First of all, i'm sorry for my bad english. I'm from a foreign country. :-)
I have some questions about a paragraph appearing in page : $205$ of the following electronic textbook : https://scholar.harvard.edu/files/joeharris/files/000-final-3264.pdf
- The paragraph says :
Let $S = K[x_0 , \dots , x_n]$ be the homogeneous coordinates ring of : $ X = \mathbb{P}^n $.
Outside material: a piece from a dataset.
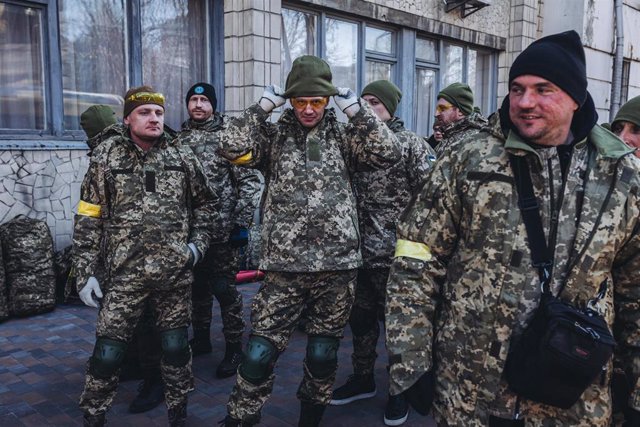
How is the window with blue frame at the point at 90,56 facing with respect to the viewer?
toward the camera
The Hilbert scheme $ \mathcal{H}_P (X) $ is constructed as a subscheme of the Grassmannian of $ P(d) $ - dimentional subspaces of $S_d$, the space of homogeneous forms of degree $ d $, for suitably large $d$.
- Question :
I don't understand properly this definition above of $ \mathcal{H}_P (X) $, for $ X = \mathbb{P}^n $. if we believe in this definition, does it-mean that $ \mathcal{H}_P (X) $ is possibly constructed on the one hand as a subscheme of the Grassmannian of $ P(d_1 ) $ - dimentional subspaces of $ S_{d_{1}} $, the space of homogeneous forms of degree $ d_1 $, for suitably large $d_1$, and in the same time, as a subscheme of the Grassmannian of $ P(d_{2}) $ - dimentional subspaces of $ S_{d_{2}} $, the space of homogeneous forms of degree $ d_{2} $, for suitably large $d_{2}$, such that : $ d_1 \neq d_2 $ ?
Thanks in advance for your help.